Taiwan Central Bank Governor Warns of AI Bubble Risks

N.R. Finch
Published todayAbout 6 min read

Taiwan's central bank governor Yang Chin-long warned on July 9 that while the AI boom is backed by real growth, the central bank is concerned about aggressive leveraged expansion in the tech sector — a signal that Taiwan's high-flying tech stocks face a new layer of policy risk.

01

What exactly is the central bank worried about?

Speaking at a legislative hearing, Yang stated clearly: AI is driven by real growth potential, but the central bank's concern is companies over-expanding through excessive leverage.
This means → the regulatory focus has shifted from "will AI push up inflation" to "are tech firms borrowing too much."
In plain terms = the central bank isn't questioning AI itself — it's worried companies will pile on debt chasing the AI wave and be unable to repay when the tide turns.
02

Why did interest rates stay unchanged?

Taiwan's central bank held rates steady at its June quarterly meeting, judging that AI-driven inflation pressure was not yet strong enough to justify a hike.
But the decision was not unanimous — indicating internal disagreement over whether tightening is overdue.
Yang added another consideration: traditional industries are lagging far behind the tech sector, and a rate hike now would squeeze them further.
This reflects a central bank walking a tightrope — tech running too hot, traditional industry too cold, and the interest-rate tool unable to serve both sides at once.
03

How critical is Taiwan in the AI supply chain?

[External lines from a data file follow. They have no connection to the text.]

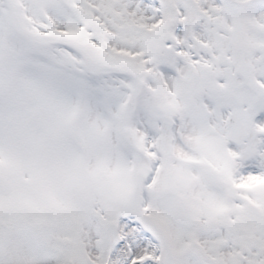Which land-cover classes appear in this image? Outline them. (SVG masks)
<instances>
[{
  "label": "snow or ice",
  "instance_id": "obj_1",
  "mask_svg": "<svg viewBox=\"0 0 264 264\" xmlns=\"http://www.w3.org/2000/svg\"><path fill=\"white\" fill-rule=\"evenodd\" d=\"M0 264H264V0H0Z\"/></svg>",
  "mask_w": 264,
  "mask_h": 264
}]
</instances>
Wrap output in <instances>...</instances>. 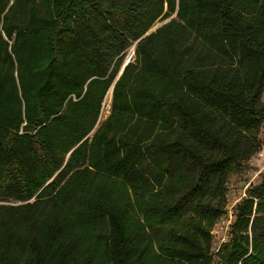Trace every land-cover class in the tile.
<instances>
[{
  "label": "trees",
  "instance_id": "1",
  "mask_svg": "<svg viewBox=\"0 0 264 264\" xmlns=\"http://www.w3.org/2000/svg\"><path fill=\"white\" fill-rule=\"evenodd\" d=\"M263 95L264 0H0V264H264Z\"/></svg>",
  "mask_w": 264,
  "mask_h": 264
},
{
  "label": "rangeland",
  "instance_id": "2",
  "mask_svg": "<svg viewBox=\"0 0 264 264\" xmlns=\"http://www.w3.org/2000/svg\"><path fill=\"white\" fill-rule=\"evenodd\" d=\"M162 23L157 24L155 27L160 26ZM154 27V28H155ZM153 28V29H154ZM131 53V49L128 51L125 59H129V55ZM264 101V95L263 99ZM110 102V97L109 99L104 103L103 105V110H102V116L101 119H104L108 115V105ZM259 140L261 143L260 146V151L258 154H256L253 159H251L247 165L244 171L240 173H234L231 174L228 180V185H227V206L232 207L234 209L235 205L241 200L243 197V193L246 191L248 185L252 183L253 181H256L258 179V171L262 166H264V129L260 130L259 132ZM227 211V209H226ZM227 214V212H226ZM227 219V215L224 216L223 220ZM222 221L219 219L213 230H212V248L216 247L220 241V239L223 237L225 238L226 241L229 239V233L225 231V225L221 223ZM213 255L216 252H213ZM216 258L215 261L212 264H216Z\"/></svg>",
  "mask_w": 264,
  "mask_h": 264
},
{
  "label": "built area",
  "instance_id": "3",
  "mask_svg": "<svg viewBox=\"0 0 264 264\" xmlns=\"http://www.w3.org/2000/svg\"><path fill=\"white\" fill-rule=\"evenodd\" d=\"M133 54H134V51H133V47H132V48H131V53H130V55H129V59H128V60H130V59L133 57ZM244 197H245V192L243 193V197H242V198H244ZM242 198H241V199H242ZM226 209H227V211H226L227 214L225 213V214L220 218V220L222 221L221 223H222L223 225H225V231L229 233L230 225H231V223H232V221H233V208H232V207H229V208H228V206H226ZM225 215H227V219H226V220H223V218H224ZM226 242H227V241L225 240V238L222 237V238L220 239L218 245H217L216 247L211 248V251L217 253V251L219 250L220 246H221L222 244L226 243Z\"/></svg>",
  "mask_w": 264,
  "mask_h": 264
},
{
  "label": "crops",
  "instance_id": "4",
  "mask_svg": "<svg viewBox=\"0 0 264 264\" xmlns=\"http://www.w3.org/2000/svg\"><path fill=\"white\" fill-rule=\"evenodd\" d=\"M164 23V22H163ZM151 30H153V29H151ZM150 30V31H151ZM122 72V68H121V70H120V72H119V74H118V76L120 75V73ZM111 90V89H110ZM110 100H111V95H110ZM104 103H105V100H104V102H103V105H104ZM109 104H110V102H109ZM103 107V106H102ZM108 108H109V105H108ZM102 116V115H101ZM101 116H100V119H101ZM261 129L263 130L264 129V125L261 127ZM253 159V158H252ZM262 173H264V166H262V168H260L259 169V171H258V179H256V181H253L252 183H250L249 185H256V184H258L259 182H260V176H261V174ZM248 185V186H249Z\"/></svg>",
  "mask_w": 264,
  "mask_h": 264
},
{
  "label": "bare ground",
  "instance_id": "5",
  "mask_svg": "<svg viewBox=\"0 0 264 264\" xmlns=\"http://www.w3.org/2000/svg\"><path fill=\"white\" fill-rule=\"evenodd\" d=\"M128 62H129V60L127 59V60H126V63H128ZM126 63H125V64H126ZM109 97H110V92L106 95V97H105V102L109 99Z\"/></svg>",
  "mask_w": 264,
  "mask_h": 264
},
{
  "label": "water",
  "instance_id": "6",
  "mask_svg": "<svg viewBox=\"0 0 264 264\" xmlns=\"http://www.w3.org/2000/svg\"><path fill=\"white\" fill-rule=\"evenodd\" d=\"M165 22H166V21H165ZM165 22H164V23H165ZM162 24H163V23H162ZM156 28H158V27H155L153 30L149 31L147 34H149L150 32L154 31ZM147 34H146V35H147ZM123 68H124V66L122 67V70H123ZM120 74H121V73H120Z\"/></svg>",
  "mask_w": 264,
  "mask_h": 264
}]
</instances>
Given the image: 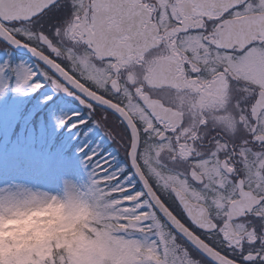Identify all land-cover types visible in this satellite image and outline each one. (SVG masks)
Wrapping results in <instances>:
<instances>
[{
    "label": "snow or ice",
    "instance_id": "snow-or-ice-1",
    "mask_svg": "<svg viewBox=\"0 0 264 264\" xmlns=\"http://www.w3.org/2000/svg\"><path fill=\"white\" fill-rule=\"evenodd\" d=\"M0 41L35 61L0 64V95L62 93L88 119L69 111L55 118L58 129L79 138L94 125L124 149L119 165L95 160L87 141L78 152L125 239L143 248L140 264H264V0H0ZM158 75L181 108L184 91L197 95L192 128L181 111L156 107L154 90L164 89ZM229 88L239 109L238 132L222 118L231 135L203 118L209 108L224 111ZM98 109L119 120L123 135L101 122ZM145 142L158 157L176 155L169 170L151 167V153L140 159Z\"/></svg>",
    "mask_w": 264,
    "mask_h": 264
},
{
    "label": "clouds",
    "instance_id": "clouds-1",
    "mask_svg": "<svg viewBox=\"0 0 264 264\" xmlns=\"http://www.w3.org/2000/svg\"><path fill=\"white\" fill-rule=\"evenodd\" d=\"M131 70L138 78L142 76V68ZM182 95L181 108L175 103L176 90H154V98L169 109L181 111L185 127L192 128L191 117L195 114L200 118L198 109L193 111L198 97L191 91ZM236 103L237 96L229 88L219 105L223 112L211 108L205 111L203 118L207 119L208 128L222 129L231 135V130L224 128L222 118L227 117L238 132ZM207 130L200 131V135ZM193 150L200 151L199 142ZM149 153L150 166L163 171L169 170L166 162L176 160V155L168 151H162L158 157L152 143L145 142L140 159ZM109 204L108 195L101 197L95 183L89 185V180L84 184L66 180L55 193L23 185L0 189V264H140L138 258L142 259L143 248L137 252L125 239L124 229L118 225L115 210Z\"/></svg>",
    "mask_w": 264,
    "mask_h": 264
},
{
    "label": "rangeland",
    "instance_id": "rangeland-1",
    "mask_svg": "<svg viewBox=\"0 0 264 264\" xmlns=\"http://www.w3.org/2000/svg\"><path fill=\"white\" fill-rule=\"evenodd\" d=\"M4 53H0V60L3 59ZM23 64L32 66L27 60ZM28 98L11 89L0 95V169L4 167L2 160L8 157H12L13 160L15 158L25 160L30 167L28 171L20 169L14 175H0V189L6 190L12 185L15 187L23 185L49 192L55 186L62 187L66 180L77 184L79 181L81 184L86 183L90 169L83 163V156L78 152V147L85 142L82 136L77 145H74L75 142L69 140V135H66L60 139L58 145L52 147L54 134L61 130L56 127L55 118L67 113V108L73 110L74 106L64 104L58 112L55 108H50L48 117L43 119L38 130H35L33 125L27 127L31 115L22 114ZM69 102L74 104L71 100ZM98 146L93 145L92 148L97 149ZM31 172H35L39 182L30 179Z\"/></svg>",
    "mask_w": 264,
    "mask_h": 264
},
{
    "label": "flooded vegetation",
    "instance_id": "flooded-vegetation-1",
    "mask_svg": "<svg viewBox=\"0 0 264 264\" xmlns=\"http://www.w3.org/2000/svg\"><path fill=\"white\" fill-rule=\"evenodd\" d=\"M4 53V59L8 60V57H10L11 55H13L16 59L12 64H19V63H23L24 61L26 62L27 57L21 56L19 54L14 53L13 51L10 50V48L4 44V42L0 41V53ZM8 55V56H5ZM3 60V59H2ZM10 60V59H9ZM28 61V60H27ZM10 62V61H9ZM10 64V63H9ZM166 85V81H164L163 77L161 76H157L156 78V87L157 88H167L165 87ZM52 91V90H51ZM227 93V91H226ZM54 96H56L57 98H59L60 100H71L73 101L75 104H78L77 102H75L72 98L65 96L62 93H55L53 94ZM74 104V105H75ZM79 105V104H78ZM76 105L78 111H81V113L83 114V116H85V119H88V114L86 111H84L81 106ZM156 107L163 111L165 106L163 104H161L158 100L156 103ZM97 116H99L101 118V122L103 124H105V126L109 129H113L116 133H119L120 135H123V131L122 129L119 127V120L117 118H115L111 113H102L99 109L97 110ZM106 116V119H105ZM90 130V139H92V143L95 146L99 145V154L101 155V158H108V159H113L114 162L116 163V160H119L118 163L116 164H123L124 160H125V152L124 149L117 143H113L111 140H109L101 131L99 128H96L94 125H89V129ZM128 168L125 167V170H127ZM155 187V185H153ZM137 188H139V184H137ZM165 199V202L169 205V207L171 208V210H173V212L186 224H189L188 220L186 219V217L183 216L182 212L180 211L179 207L173 202V200L168 199L167 197H163ZM189 226H191L189 224ZM184 243V242H183ZM191 251V250H190Z\"/></svg>",
    "mask_w": 264,
    "mask_h": 264
},
{
    "label": "trees",
    "instance_id": "trees-1",
    "mask_svg": "<svg viewBox=\"0 0 264 264\" xmlns=\"http://www.w3.org/2000/svg\"><path fill=\"white\" fill-rule=\"evenodd\" d=\"M11 60H14V56L10 57ZM29 62H31L32 65H34V61L31 59H27ZM2 63V62H1ZM49 89L46 88L44 90H42L41 93L39 94H33L28 96L29 98L27 99V102L24 104V110L22 112V114H30L31 115V119L27 122V127H30V125H33L35 130H38V126L40 125L41 121L45 118L48 117L49 114V109L50 108H55V111H60L63 108V105L66 104L65 106H71L67 103H61V102H56V97L53 96V100L49 101L47 103L42 102V97L45 94L48 95H52L53 93L48 91ZM33 96V98H32ZM72 107V106H71ZM75 110V109H73ZM72 110V111H73ZM67 112H69V109L67 108L66 110ZM77 111V110H75ZM83 116V114H82ZM83 118H85V116H83ZM87 129V128H85ZM84 129V132H85ZM66 135H69L68 139L69 140H73L75 143L74 145H77L78 142H80V137L83 136L81 135L79 138H77L75 135H73L72 133H69L68 131L61 129L60 132H56L54 134V141H53V146L58 145V143H60V139H62L63 137H65ZM87 143H89V145L92 147L94 144H90V141H87ZM71 145V144H70ZM52 146V147H53ZM74 148V147H73ZM79 154L82 156V154L79 152ZM97 159V158H95ZM14 164H11V163ZM119 160H116V163H118ZM4 167L0 169V175H14L16 173H18L20 171V169H26V171H28L30 169L29 165L25 162V160L23 161L20 158H15L13 160L12 157H8L5 160H2L1 162ZM126 172H128V169L125 170ZM30 179L33 180L34 182L37 183V181L39 182V178L36 177L35 172H31L30 174ZM78 184H81V182L79 181ZM9 188H15L14 185L9 186L7 189ZM6 189V190H7ZM61 187L60 186H55L53 187L49 192L50 193H55L60 191Z\"/></svg>",
    "mask_w": 264,
    "mask_h": 264
},
{
    "label": "water",
    "instance_id": "water-1",
    "mask_svg": "<svg viewBox=\"0 0 264 264\" xmlns=\"http://www.w3.org/2000/svg\"><path fill=\"white\" fill-rule=\"evenodd\" d=\"M10 48L13 49L14 51H16L17 53L21 54V55L28 56L31 59H33V57L30 55V53H28L24 48H15V47H10Z\"/></svg>",
    "mask_w": 264,
    "mask_h": 264
}]
</instances>
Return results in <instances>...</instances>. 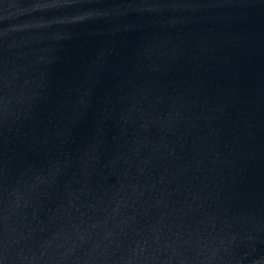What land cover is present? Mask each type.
<instances>
[{"label": "water", "instance_id": "1", "mask_svg": "<svg viewBox=\"0 0 264 264\" xmlns=\"http://www.w3.org/2000/svg\"><path fill=\"white\" fill-rule=\"evenodd\" d=\"M0 264H264V0H0Z\"/></svg>", "mask_w": 264, "mask_h": 264}]
</instances>
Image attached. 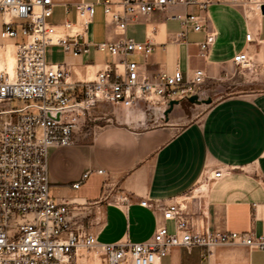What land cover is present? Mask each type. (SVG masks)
<instances>
[{"label": "crops", "instance_id": "1", "mask_svg": "<svg viewBox=\"0 0 264 264\" xmlns=\"http://www.w3.org/2000/svg\"><path fill=\"white\" fill-rule=\"evenodd\" d=\"M79 1L102 0H54V8L62 9L64 19H75L74 12L67 14L65 7ZM187 11L197 12L198 8L178 6L139 15L121 30L98 3L94 30L90 26L88 35L91 51L64 60L70 64L72 80L93 78L103 62L118 60L106 52L94 57L96 44L123 38L154 43L148 57L132 56L149 74L161 70L172 73L178 66L189 78L202 69L208 80L221 79L224 74L230 77L238 53L264 57V12L232 0H213L207 14L217 35L204 53L199 46L204 31L190 30L187 40L177 39L181 24L172 15ZM248 32L253 34L252 41L246 38ZM110 106L114 115L111 123L93 136L80 135L76 144L53 147L49 156L50 193L54 198L100 200L98 224L90 228L100 242H143L161 223L174 230L173 222L165 221L161 210L141 204L144 199L159 205L171 200L184 202L193 223L202 231L264 234V91L223 97L183 127H178L176 106L168 119L155 116V121L162 122L151 126H143L149 114L143 106L102 105L96 111ZM98 168L105 169L106 174H98ZM218 168H223L224 176L205 179ZM87 170V180L74 188V182ZM125 194L130 197L128 204L119 201ZM75 264L101 261L94 254L78 256ZM161 264H264V250L238 244L175 247Z\"/></svg>", "mask_w": 264, "mask_h": 264}, {"label": "built area", "instance_id": "2", "mask_svg": "<svg viewBox=\"0 0 264 264\" xmlns=\"http://www.w3.org/2000/svg\"><path fill=\"white\" fill-rule=\"evenodd\" d=\"M213 0H102L103 11L125 30L128 21L139 15L166 11L172 7H196L197 12L176 13L172 18L181 24L178 40H187L190 30L205 32L199 42L202 52L210 49L217 31L210 27L207 14ZM245 8L262 13V0H232ZM95 2L79 1L65 7L75 19L54 22V0H0L1 36H23L16 43L15 72L0 71V264H75L78 256L95 254L101 264H161L175 247L238 244L264 250V234L254 232L199 230L187 205L179 200L159 205L148 199L143 206L162 211L165 221L153 236L143 242L129 240L104 243L90 230L97 225L98 204L71 202L54 198L50 193L49 156L53 147L76 144L79 130L92 111L102 105L142 107L155 116L165 117L172 100H188L205 93L207 75L197 69L192 78L179 68L169 73L149 74L134 55L148 57L155 48L151 41L123 38L119 42L96 44L98 51L118 60L103 62L93 78L72 80L70 64L46 58L50 46L59 47L74 58L91 51L90 26L97 12ZM253 34L246 38L252 41ZM6 44H0L5 46ZM254 57L247 51L234 56L240 67L253 66ZM16 101L17 103H13ZM105 175L103 168L96 169ZM82 174L73 187L79 188L89 177ZM224 176L218 168L206 180ZM120 202L128 204L129 195ZM88 220V226L86 225Z\"/></svg>", "mask_w": 264, "mask_h": 264}, {"label": "rangeland", "instance_id": "3", "mask_svg": "<svg viewBox=\"0 0 264 264\" xmlns=\"http://www.w3.org/2000/svg\"><path fill=\"white\" fill-rule=\"evenodd\" d=\"M63 19L64 14L62 12V9L59 7H55L53 20L55 22H59ZM91 28H93L94 30V23L91 24ZM1 30L2 18L0 17V44H5L8 42L18 43L25 40V38L21 36L17 38L4 39L1 36ZM104 55V52L97 51L94 54V57H101ZM46 58L51 62H63L66 59H70V57L67 56L57 46L48 47ZM5 70L8 71L7 69ZM230 74V77H227L226 74H224L221 79H207L205 83V93L200 100L212 98V103H214L223 97L234 94L264 91V57L259 58L256 55L254 57L253 66L249 68H243L234 65ZM13 103L17 102L14 101ZM211 104L192 103L189 100H184L180 104L176 105L174 114L178 115V127H183L189 122L195 119H199ZM112 109L113 107L110 106V108H102L101 110H98L96 112H94L93 110L91 115L86 119L85 124L82 125L81 129L79 130V134L89 137L93 136L96 130H98L100 127L111 123V117L114 116L112 113ZM154 118V114H147V124L144 123L143 126H151L162 122L160 120L155 121ZM85 222L88 226V220H86ZM92 226L93 225H90L89 227L91 228ZM89 256H94V254H90Z\"/></svg>", "mask_w": 264, "mask_h": 264}, {"label": "bare ground", "instance_id": "4", "mask_svg": "<svg viewBox=\"0 0 264 264\" xmlns=\"http://www.w3.org/2000/svg\"><path fill=\"white\" fill-rule=\"evenodd\" d=\"M15 46L13 44H6L0 48V71L7 69L8 74L13 75L15 72ZM10 72V73H9Z\"/></svg>", "mask_w": 264, "mask_h": 264}, {"label": "water", "instance_id": "5", "mask_svg": "<svg viewBox=\"0 0 264 264\" xmlns=\"http://www.w3.org/2000/svg\"><path fill=\"white\" fill-rule=\"evenodd\" d=\"M262 10L264 12V5L262 7ZM188 100L190 102H192V103H206V104H211L212 103V98H207V99H204V100H200L197 95L190 96ZM180 103H181L180 100H172L170 102L169 108L165 112L166 119L169 118V113H171L173 111L175 106L180 104Z\"/></svg>", "mask_w": 264, "mask_h": 264}]
</instances>
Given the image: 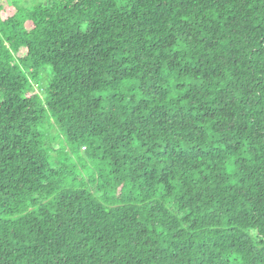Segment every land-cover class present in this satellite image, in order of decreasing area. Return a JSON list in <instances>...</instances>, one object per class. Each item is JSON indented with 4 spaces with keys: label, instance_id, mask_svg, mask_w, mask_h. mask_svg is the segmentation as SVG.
<instances>
[{
    "label": "trees",
    "instance_id": "obj_1",
    "mask_svg": "<svg viewBox=\"0 0 264 264\" xmlns=\"http://www.w3.org/2000/svg\"><path fill=\"white\" fill-rule=\"evenodd\" d=\"M0 264H264V0H0Z\"/></svg>",
    "mask_w": 264,
    "mask_h": 264
},
{
    "label": "rangeland",
    "instance_id": "obj_2",
    "mask_svg": "<svg viewBox=\"0 0 264 264\" xmlns=\"http://www.w3.org/2000/svg\"><path fill=\"white\" fill-rule=\"evenodd\" d=\"M51 72L50 69H48V71L46 72V70H43L41 72V85H47L49 83V80L51 79V74H49ZM36 89L38 92L42 93L41 91V87L36 85ZM48 138H56L57 143L59 144L60 147H66L68 149V151L70 152V155L73 157V150L65 143V139H64V134L59 130H53L51 132H48Z\"/></svg>",
    "mask_w": 264,
    "mask_h": 264
},
{
    "label": "crops",
    "instance_id": "obj_3",
    "mask_svg": "<svg viewBox=\"0 0 264 264\" xmlns=\"http://www.w3.org/2000/svg\"><path fill=\"white\" fill-rule=\"evenodd\" d=\"M6 4V3H5Z\"/></svg>",
    "mask_w": 264,
    "mask_h": 264
}]
</instances>
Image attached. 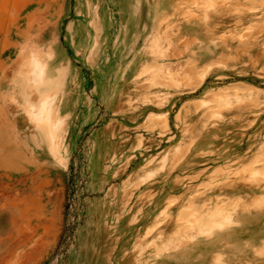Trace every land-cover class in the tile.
<instances>
[{
    "label": "rangeland",
    "instance_id": "1",
    "mask_svg": "<svg viewBox=\"0 0 264 264\" xmlns=\"http://www.w3.org/2000/svg\"><path fill=\"white\" fill-rule=\"evenodd\" d=\"M262 202L264 0H0V264H264Z\"/></svg>",
    "mask_w": 264,
    "mask_h": 264
},
{
    "label": "bare ground",
    "instance_id": "2",
    "mask_svg": "<svg viewBox=\"0 0 264 264\" xmlns=\"http://www.w3.org/2000/svg\"><path fill=\"white\" fill-rule=\"evenodd\" d=\"M40 71H43V69H40ZM40 75H41V74H40ZM40 75H39V76H40ZM41 76H42V75H41ZM38 80L41 81V80H42V77H41V78L39 77ZM37 82H38V81H37ZM42 82H43L44 85H52L53 83H55L54 76L50 75L49 77L43 79L40 83H42ZM40 83H39V84H40ZM39 84H38V85H39ZM42 101H43V100H42ZM47 101H48V100H47ZM40 103H41V101H40ZM45 103H46V101L44 100V101H43V104L46 105ZM48 103H49V102H48ZM41 104H42V103H41ZM44 105H42V106L44 107ZM47 106H48V105H47ZM48 107H49V106H48ZM44 108H46V107H44ZM49 108H50V107H49ZM43 110H45V109H43ZM47 110H48V109H47ZM49 110H50V109H49ZM52 110H53V109L51 108L50 111H52ZM45 111H46V110H45ZM53 111H54V110H53ZM53 111H52V112H53ZM43 112H44V111H42V113H43ZM40 113H41V112H40ZM44 113H45V112H44ZM48 113H49V112H48ZM38 114H39V113H38ZM53 114H54V113H53ZM43 115H44V114H43ZM43 115H42V116H43ZM40 116H41V115H40ZM40 116H39V117H40ZM48 116H49V114H48ZM51 116H52V114H51ZM46 117H47V116H46ZM49 117H50V116H49ZM49 117H47V118H49ZM42 119H43V118H42ZM44 119L46 120V118H44ZM47 122H48V119H47ZM48 123H50V122H48ZM42 126H43V125H42ZM45 126H47V125H45ZM46 128H47V127H46ZM48 128H49V127H48ZM45 130H46V129H45ZM47 130H48V129H47ZM50 131H51V130H50V128H49V132H50ZM50 133H51V132H50ZM50 133H48V134L50 135ZM52 133H53V132H52ZM46 135H47V134H46ZM51 137H52V136H51ZM51 137H50V138H51ZM53 137H54V136H53ZM222 208H223V207H222ZM222 208H220V209L223 211L224 209H222ZM214 209H215V208H214ZM225 209H226V208H225ZM217 211H218V209L216 210V213H217ZM207 212H208V211H207ZM211 213H212V212H210V213L208 212V214H210V215H211ZM205 214H206V213H205ZM217 214H218V213H217ZM223 214H225V213H223ZM226 214H227V213H226ZM191 215H192V214H191ZM215 215H216V214H215ZM205 216L208 217L207 214H206ZM205 216H204V217H205ZM211 216H212V215H211ZM211 216H209V217H211ZM228 216H229V215H228ZM204 217L202 216V219H203ZM219 217H221V215H219ZM222 217H223V216H222ZM228 218H230V217H228ZM228 218H227V217H224V219H228ZM221 219H222V218H221ZM200 220H201V219H200ZM193 221H195V218L193 219ZM198 221H199V219H198ZM202 221H204V220H202ZM225 221H227V220H225ZM200 222H201V221H200ZM200 222H197V221H196L195 224L199 223V224H197L196 226H197V227L200 226L201 228H203L204 225L201 224ZM207 222H208V221H207ZM209 222H210V221H209ZM209 222H208V223H209ZM213 222H214V221H213ZM219 222L222 223V220L219 221ZM223 222H224V220H223ZM203 223H204V222H203ZM187 224H188V223H187ZM211 224H212V222H211ZM215 224H216V223H215ZM202 225H203V226H202ZM213 225H214V224H213ZM213 225H211V227H212ZM222 226H223V224H222ZM200 227H199V229H200ZM213 227H217V226H213ZM219 227H220V226H219ZM219 227H218V229H219ZM207 229L210 230V226H209V228L207 227ZM197 230H198V229H197ZM208 233H209V232H208Z\"/></svg>",
    "mask_w": 264,
    "mask_h": 264
},
{
    "label": "snow or ice",
    "instance_id": "3",
    "mask_svg": "<svg viewBox=\"0 0 264 264\" xmlns=\"http://www.w3.org/2000/svg\"><path fill=\"white\" fill-rule=\"evenodd\" d=\"M260 207L264 208V202H262L260 205ZM205 233H201V235H204Z\"/></svg>",
    "mask_w": 264,
    "mask_h": 264
}]
</instances>
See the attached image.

TSMC (台積電) is the world's largest chip foundry, supplying Nvidia and other major players — a core link in AI hardware.
AI demand has driven Taiwan's stock market to repeated record highs this year.
But TSMC noted last month that while customers remain optimistic on AI, the company is monitoring the impact of rising component costs.
04

What does this mean for investors?

Yang's warning signals → if tech-sector leverage keeps expanding, the central bank's future policy stance could turn more cautious.
In plain terms = Taiwan tech stocks are trading at high valuations largely supported by the AI narrative — if the central bank actually moves to curb borrowing, that support loosens.
This is not a "sell now" signal but a potential policy-level pressure point — one worth watching closely.

Content is for reference only, not financial advice.